Banville dedicated Ancient Light to the literary editor Caroline Walsh, whose recent sudden death had left him devastated.

==Plot and themes==
Ancient Light is narrated by Alexander Cleave, a 60-something year-old retired actor, and takes place 10 years after the death of his daughter Cass in Eclipse. Cleave begins to record his memories of a first, unlikely affair he had at age 15 with Mrs Gray, a married woman 20 years his senior. "Billy Gray was my best friend and I fell in love with his mother." The book moves between memories of this affair and his current state of grief he shares with his wife Lydia, touching on themes of family, love, grief, and the reliability of memory. His solitude is interrupted by an offer to play the lead in a film entitled The Invention of the Past. The film is to be based on the life of literary theorist Axel Vander, the man with Cass when she killed herself in Italy. On the set Cleave bonds with Dawn Devonport, an emotionally fragile young ingenue mourning the death of her father.
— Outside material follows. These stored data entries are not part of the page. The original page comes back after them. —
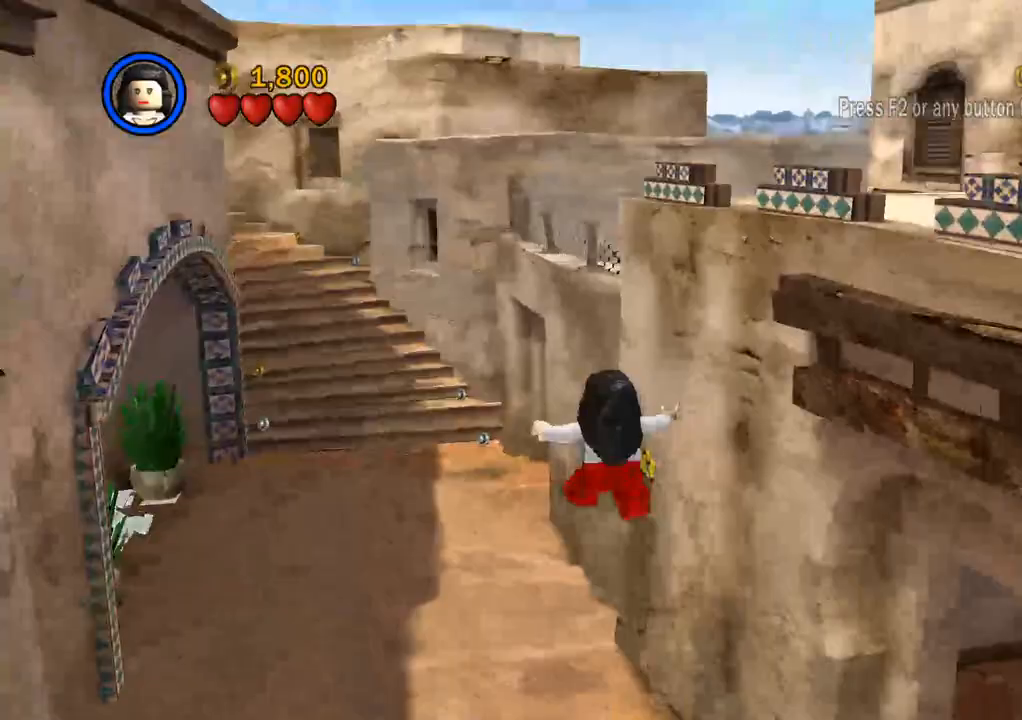
{"dt_ms": 500, "buttons": [], "left_stick": "up", "right_stick": "center", "events": []}
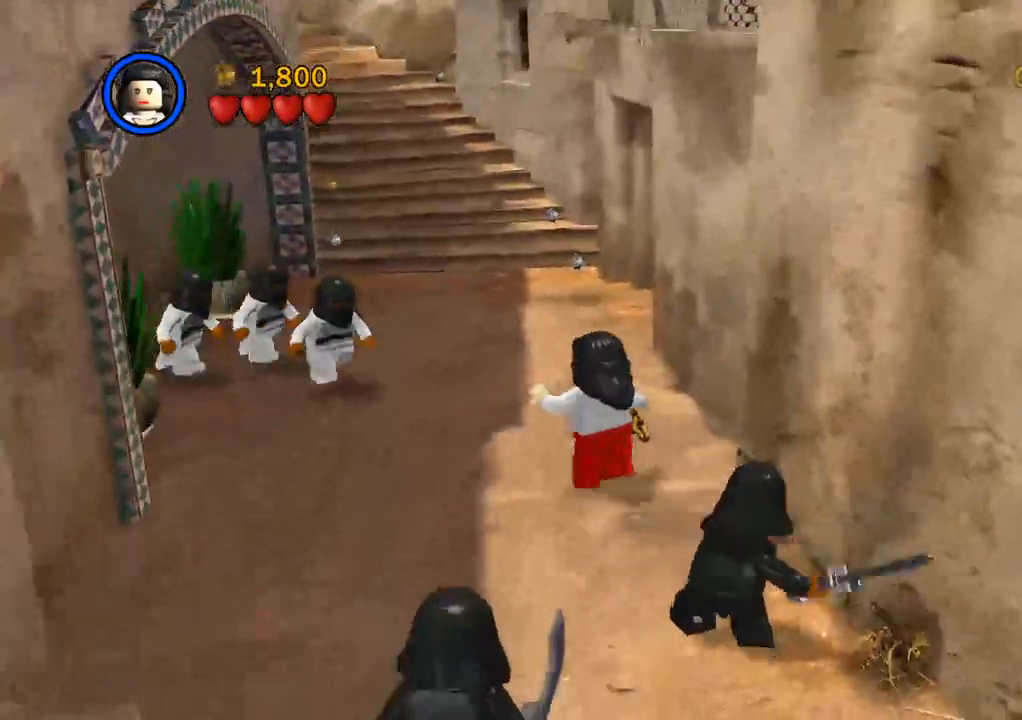
{"dt_ms": 500, "buttons": [], "left_stick": "up", "right_stick": "center", "events": []}
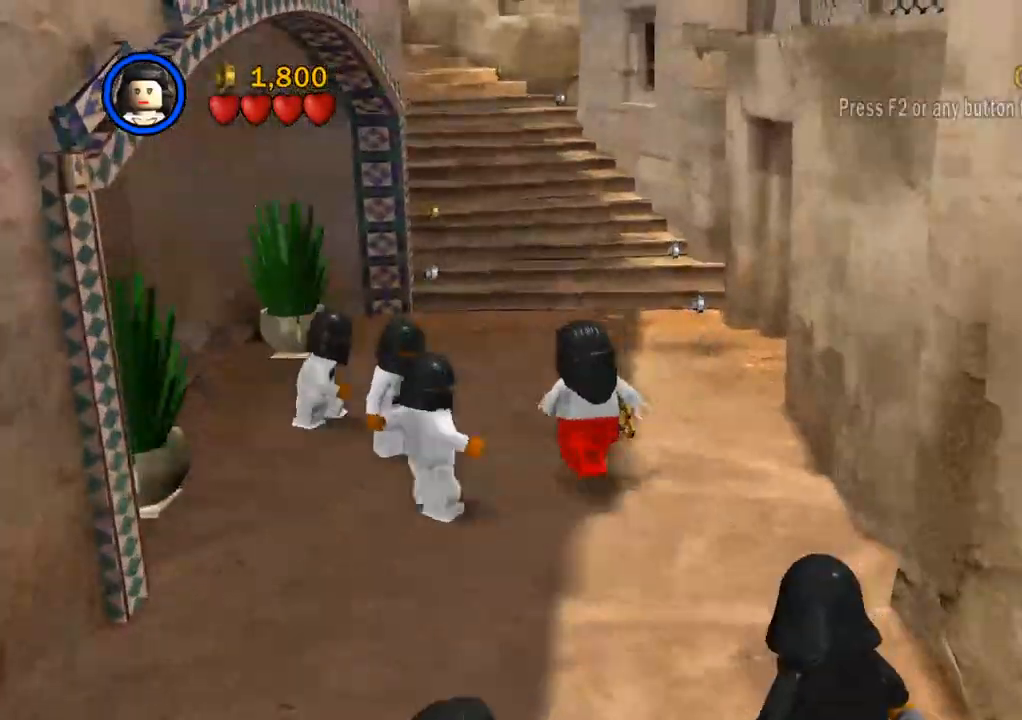
{"dt_ms": 500, "buttons": [], "left_stick": "up", "right_stick": "center", "events": []}
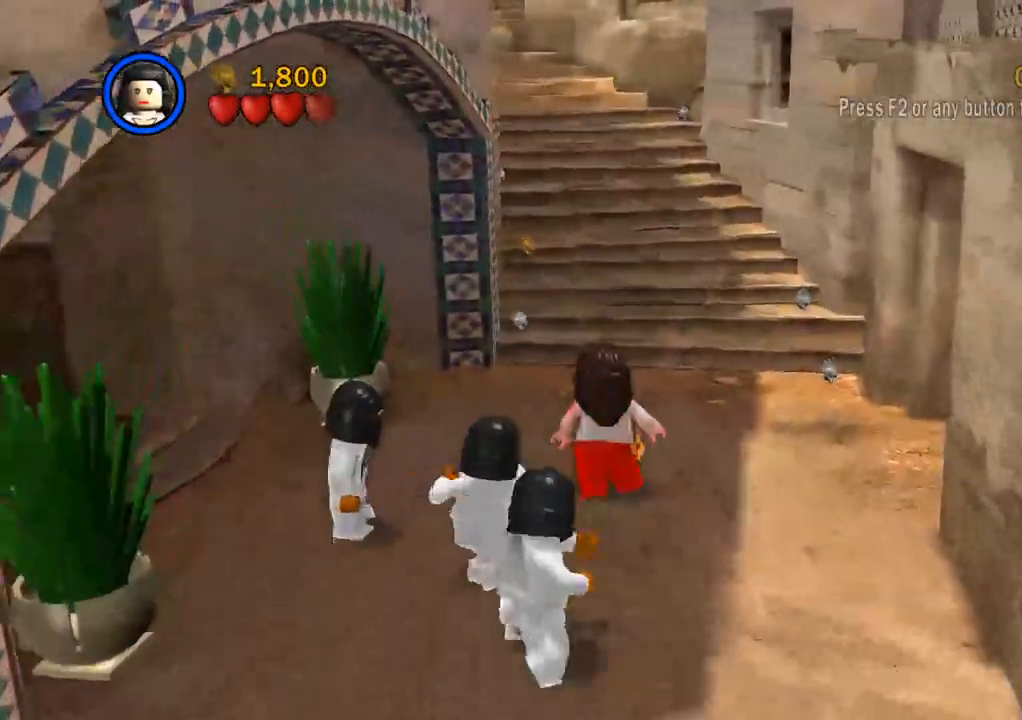
{"dt_ms": 500, "buttons": [], "left_stick": "up", "right_stick": "center", "events": []}
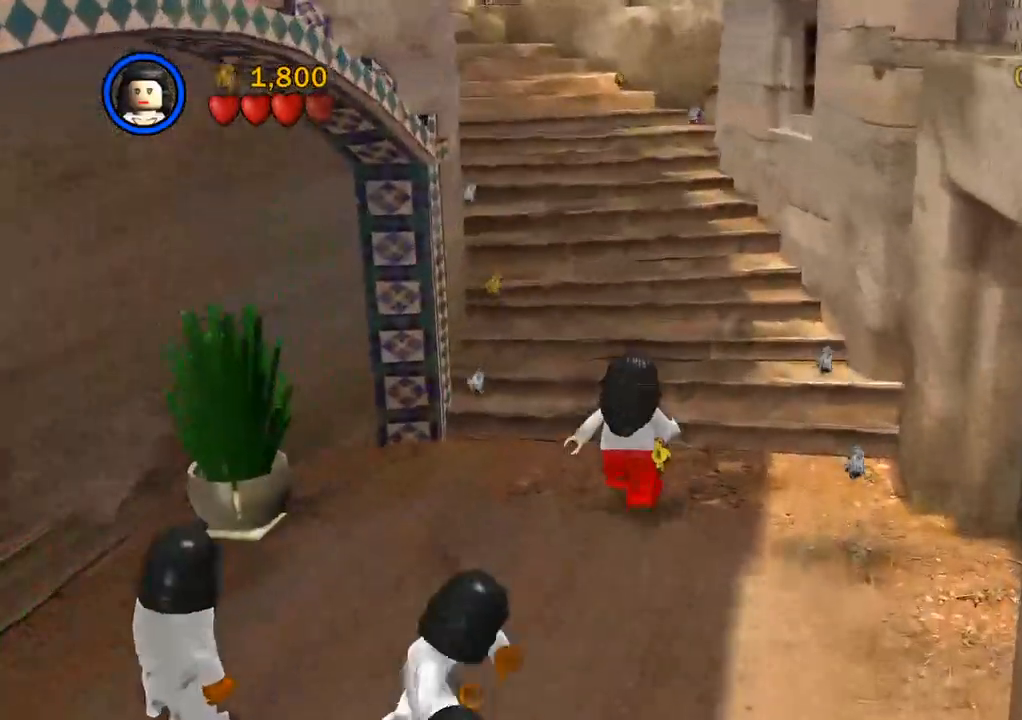
{"dt_ms": 500, "buttons": ["CROSS"], "left_stick": "up", "right_stick": "center", "events": [[67, "CROSS", "down"], [217, "CROSS", "up"], [417, "CROSS", "down"]]}
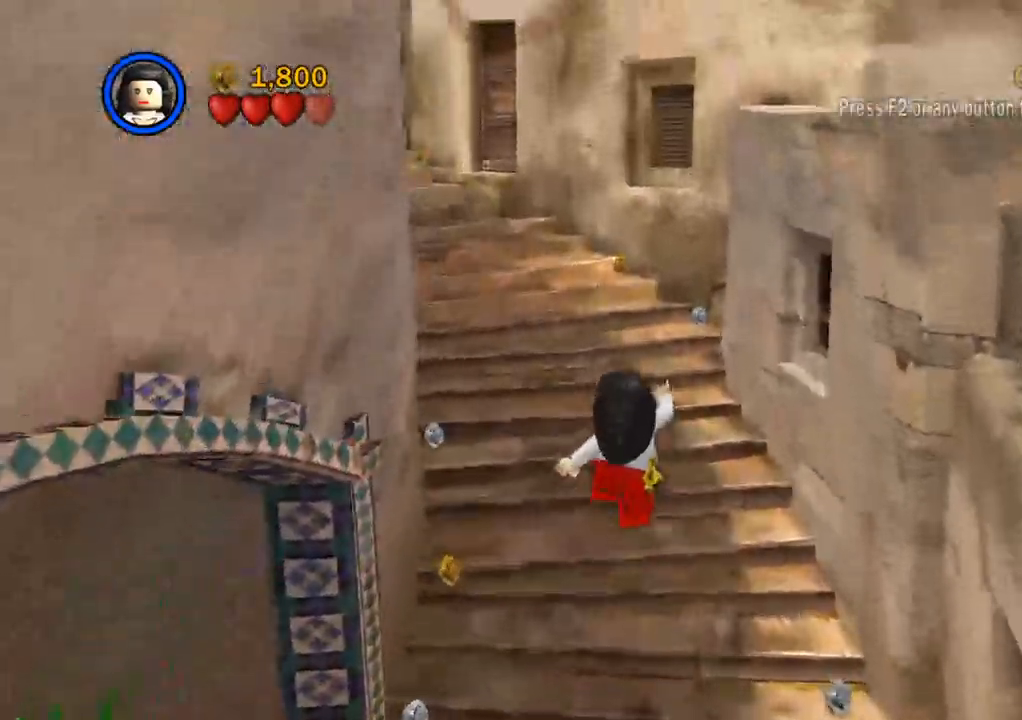
{"dt_ms": 500, "buttons": [], "left_stick": "up", "right_stick": "center", "events": [[33, "CROSS", "up"], [167, "CROSS", "down"], [283, "CROSS", "up"], [383, "CROSS", "down"], [483, "CROSS", "up"]]}
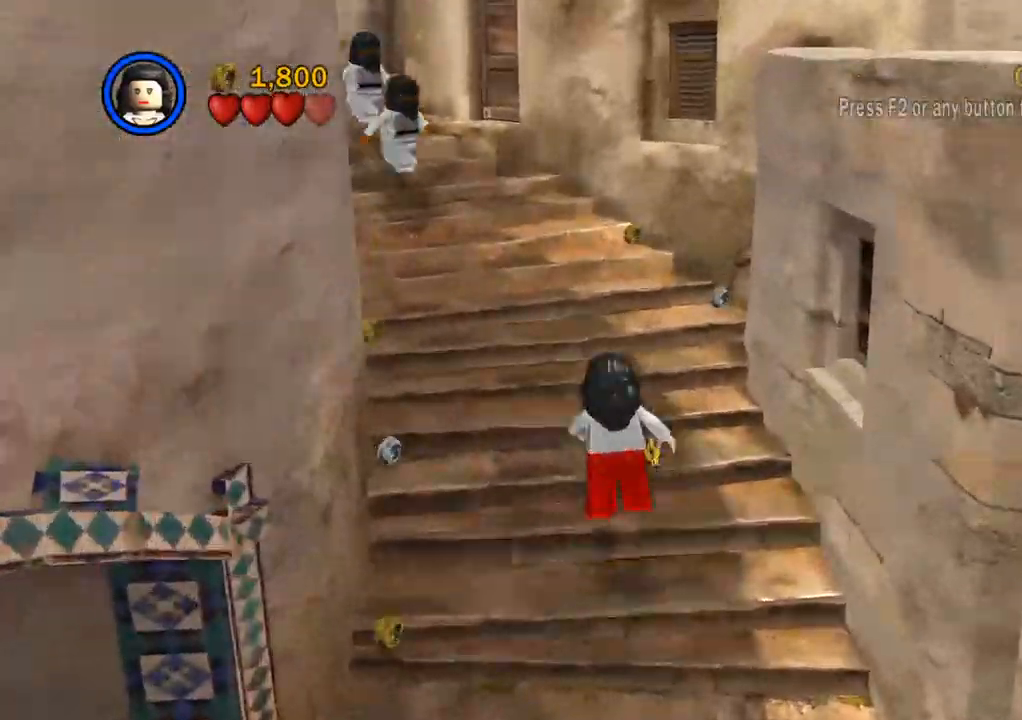
{"dt_ms": 500, "buttons": [], "left_stick": "up", "right_stick": "center", "events": [[83, "CROSS", "down"], [200, "CROSS", "up"], [317, "CROSS", "down"], [467, "CROSS", "up"]]}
As Cleave continues to narrate his past relationship with Mrs Gray to its inevitable conclusion, the father-daughter relationship grows between him and Dawn.

==Reception==
Critical reception for Ancient Light was primarily positive, with a reviewer for UK newspaper The Independent calling it a "luminous, breathtaking work."

Critics for The Guardian also reviewed Ancient Light, with Tim Adams praising Banville's themes and "cleverness", while Alex Clark praised the dual narrative as "disorienting". UK newspaper The Daily Telegraph gave the book three out of five stars, writing that it is "notably, though for the most part seamlessly, light-fingered – strings of Yeses from Ulysses, bits of Eliot, a hazel wood from Yeats, a lovely quote from Leopardi". The Harvard Crimson stated that '[t]he major weakness of "Ancient Light," however, lies is not in its moments of gimmickry but in its vagueness'.

The writer Colm Tóibín named Ancient Light as one of his books of the year.

Ancient Light won in the Novel category at the 2012 Irish Book Awards.

==Artwork==
The cover photograph of a man and a woman dancing in a kitchen was taken by Elliott Erwitt and is titled "Spain, Valencia, 1952, Robert and Mary Frank". Andrew Winer also used the photograph for the book cover of The Marriage Artist (2010, Henry Holt & Company) and Mark Knopfler used it for the album The Ragpicker's Dream.